Inua Ellams’s poetic and powerful romp is about a basketball player with divine powers
This is a moving, contemporary epic on a small scale, with universes and gods brought vividly to life in director Nancy Medina’s fervent production. Max Johns’s black marble-like design at first feels empty, the undressed and exposed set raw in its minimalism. But its simplicity is also its beauty and it is soon filled with Rakie Ayola and Kwami Odoom’s powerful performances as Modupe and Demi. Ayola and Odoom’s incredible skill and physical embodiment of gods and mortals paint the space with colour and emotion, alongside Jackie Shemesh’s creative use of lighting.
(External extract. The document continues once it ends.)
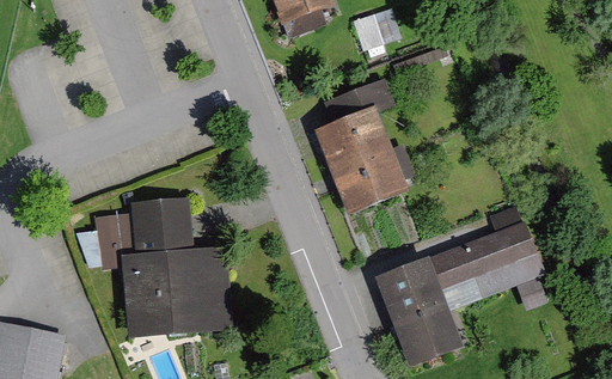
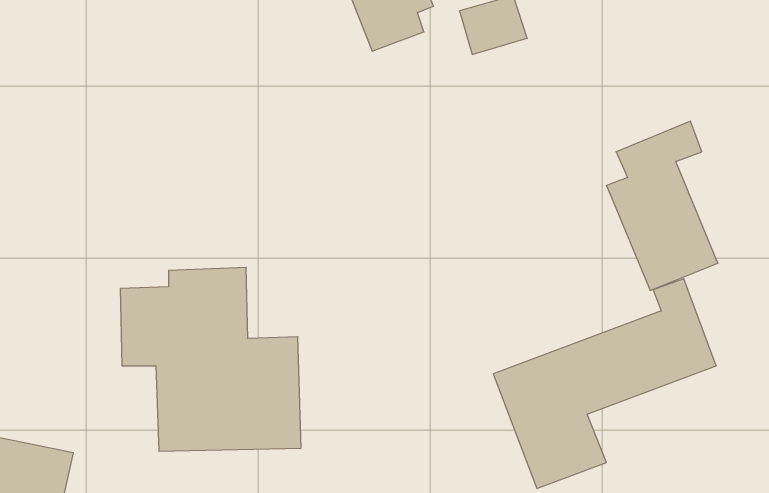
building: [320,81,403,207] -> [606,121,718,290]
With the stage stripped so bare, Ellams’s exquisite writing has the platform to shine, the text rich in emotion and meaning. The multiple characters he has created are a masterclass in dialogue: every word spoken by the actors is a polished, delicious delight, offering intensity and humour in equal measure.
Ellams’s exploration of mythology offers a clear analogy between angry gods wreaking havoc and the violence by men in reality; that women are still abused by men in positions of power speaks volumes about the extent of present-day structural inequality. With the body as a metaphor for the history of violence and racism, ‘The Half God of Rainfall’ shines a light on this dark imbalance of power, and from a vengeful celestial universe, it shows us that alongside the destruction there is also a very human story about survival and love.